What is USCIS? Hi, I'm Jim Hacking, immigration lawyer, practicing law throughout the United States at our office here in St. Louis, Missouri, and San Diego, California. In today's video, we're going very basic. We're going back to the beginning, we're taking it back to the roots and to let you know about USCIS, US Citizenship and Immigration Services. The idea is that this is the kind, nice, gentle part of the immigration process. USCIS, US Citizenship and Immigration Services, suggests that they are providing a service. I don't know how our immigrant clients feel about the service that they are receiving from USCIS. Hopefully, with the transition to a new president, that there will be a whole lot more service in USCIS. But USCIS was created after 9/11. After the terrorist attacks of September 11, 2001, the Immigration and Nationality Service, the INS, was separated into two groups, Immigration and Customs Enforcement, which is ICE, and USCIS.

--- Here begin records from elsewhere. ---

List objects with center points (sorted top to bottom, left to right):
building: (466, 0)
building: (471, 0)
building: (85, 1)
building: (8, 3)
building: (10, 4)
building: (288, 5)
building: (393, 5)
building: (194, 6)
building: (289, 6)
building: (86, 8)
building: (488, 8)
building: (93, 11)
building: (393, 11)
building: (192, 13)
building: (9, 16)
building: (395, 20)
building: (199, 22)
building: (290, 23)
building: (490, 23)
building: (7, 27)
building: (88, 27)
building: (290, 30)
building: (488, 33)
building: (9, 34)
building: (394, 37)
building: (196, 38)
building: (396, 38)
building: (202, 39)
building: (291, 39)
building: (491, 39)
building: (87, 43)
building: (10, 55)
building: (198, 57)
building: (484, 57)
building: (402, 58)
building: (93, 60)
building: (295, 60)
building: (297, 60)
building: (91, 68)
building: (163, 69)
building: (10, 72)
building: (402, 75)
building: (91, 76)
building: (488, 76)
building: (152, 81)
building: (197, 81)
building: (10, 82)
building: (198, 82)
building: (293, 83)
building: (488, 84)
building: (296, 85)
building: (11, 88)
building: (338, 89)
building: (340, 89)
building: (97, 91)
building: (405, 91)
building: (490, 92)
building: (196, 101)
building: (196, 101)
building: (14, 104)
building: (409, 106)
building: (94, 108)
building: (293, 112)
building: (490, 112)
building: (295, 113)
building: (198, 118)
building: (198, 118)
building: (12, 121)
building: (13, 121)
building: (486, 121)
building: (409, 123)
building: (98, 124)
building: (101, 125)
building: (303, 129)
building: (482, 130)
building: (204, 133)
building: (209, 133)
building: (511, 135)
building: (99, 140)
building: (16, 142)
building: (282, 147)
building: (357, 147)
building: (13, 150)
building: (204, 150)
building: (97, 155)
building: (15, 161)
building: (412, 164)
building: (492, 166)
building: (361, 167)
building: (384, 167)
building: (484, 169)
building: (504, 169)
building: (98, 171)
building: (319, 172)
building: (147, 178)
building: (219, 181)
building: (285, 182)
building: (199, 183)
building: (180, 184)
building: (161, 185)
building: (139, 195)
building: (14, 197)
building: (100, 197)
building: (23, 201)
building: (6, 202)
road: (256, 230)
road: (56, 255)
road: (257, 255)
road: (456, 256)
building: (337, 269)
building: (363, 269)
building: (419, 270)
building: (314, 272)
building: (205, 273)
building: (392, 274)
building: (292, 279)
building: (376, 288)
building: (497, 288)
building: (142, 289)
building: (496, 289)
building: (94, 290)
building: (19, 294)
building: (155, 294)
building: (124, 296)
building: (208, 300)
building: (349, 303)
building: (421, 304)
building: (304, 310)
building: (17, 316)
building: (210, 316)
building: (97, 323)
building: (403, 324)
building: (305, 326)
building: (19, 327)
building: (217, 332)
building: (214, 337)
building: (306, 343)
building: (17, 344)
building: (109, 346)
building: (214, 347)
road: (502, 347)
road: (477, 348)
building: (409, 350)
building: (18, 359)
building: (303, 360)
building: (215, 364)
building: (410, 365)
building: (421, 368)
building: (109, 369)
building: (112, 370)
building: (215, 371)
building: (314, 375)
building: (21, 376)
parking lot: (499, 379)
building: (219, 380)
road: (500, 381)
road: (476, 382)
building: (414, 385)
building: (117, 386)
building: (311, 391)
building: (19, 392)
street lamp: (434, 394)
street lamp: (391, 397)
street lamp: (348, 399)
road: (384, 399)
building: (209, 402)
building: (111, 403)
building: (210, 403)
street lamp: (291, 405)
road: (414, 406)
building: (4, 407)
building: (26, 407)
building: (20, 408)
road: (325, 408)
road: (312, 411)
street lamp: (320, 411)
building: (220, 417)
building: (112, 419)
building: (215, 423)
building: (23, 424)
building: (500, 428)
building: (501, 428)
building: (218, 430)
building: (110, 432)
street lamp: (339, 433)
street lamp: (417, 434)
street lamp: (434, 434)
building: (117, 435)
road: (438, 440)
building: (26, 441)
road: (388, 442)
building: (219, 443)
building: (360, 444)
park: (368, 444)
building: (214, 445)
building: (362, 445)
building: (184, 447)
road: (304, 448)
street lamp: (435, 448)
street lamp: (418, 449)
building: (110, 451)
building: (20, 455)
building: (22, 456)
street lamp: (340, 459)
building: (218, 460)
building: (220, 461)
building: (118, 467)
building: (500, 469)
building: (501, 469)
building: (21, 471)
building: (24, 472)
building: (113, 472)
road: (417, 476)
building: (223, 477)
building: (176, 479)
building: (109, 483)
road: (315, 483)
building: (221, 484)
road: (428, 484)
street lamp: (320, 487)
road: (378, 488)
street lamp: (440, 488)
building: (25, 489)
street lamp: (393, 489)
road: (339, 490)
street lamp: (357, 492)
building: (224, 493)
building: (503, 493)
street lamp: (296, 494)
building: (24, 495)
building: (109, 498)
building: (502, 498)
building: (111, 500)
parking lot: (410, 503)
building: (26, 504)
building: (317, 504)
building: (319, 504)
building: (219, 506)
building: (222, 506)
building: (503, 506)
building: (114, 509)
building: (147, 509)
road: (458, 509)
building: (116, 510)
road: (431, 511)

So, USCIS is charged with processing all kinds of immigration applications. So, these are domestic applications, and then they also work with the State Department to give out benefits to foreign nationals who are coming to the United States. So, USCIS is in charge of monitoring students in the United States. They are in charge of processing applications for work authorization, applications for asylum, applications for marriage-based green cards, applications for employment-based green cards. USCIS is responsible for naturalization and the citizenship process. So, USCIS is where you go to have all of your interviews. And the way that USCIS is set up is that the headquarters of USCIS are based in Washington, DC. Then they have service centers around in various areas of the country. They have them in California, Vermont, and other places. The National Benefit Center, where a lot of the cases are processed, are actually here in Missouri.
And then, there are also field offices located throughout the United States. And there are also asylum offices located throughout the United States. So, most major cities have a USCIS field office, and that is run by a USCIS field office director. And then, you have immigration services officers of varying levels working at those offices, handling immigration interviews and the processing of cases. The National Benefit Center and the service centers, they handle a lot of the work that doesn't involve face-to-face contact with the public. So, like work authorizations and things like that. And then, of course, the asylum office handles the asylum offices. All those are under the purview of USCIS and USCIS is part of the Department of Homeland Security. So, you go from the president to Homeland Security to USCIS to the field offices. And of course, when we sue them for delays, that's who we're suing. We're suing all those entities.
So, USCIS has a huge budget. They are supposed to be self-funded. All these filing fees that people have to pay in order to get their immigration benefits, USCIS is supposed to be self-sufficient and able to finance themselves and take care of themselves. And they're not supposed to be depending that much on government bailouts or government money. So, that's why the fees have gone up so much. And even though the fees have gone up, we've been seeing more and more delays at USCIS. So, hopefully, when president- elect Biden appoints a new USCIS head, he or she are going to be focused on cleaning things up at that agency and making cases go a whole lot faster than they are now. And like I said, putting some more service into USCIS.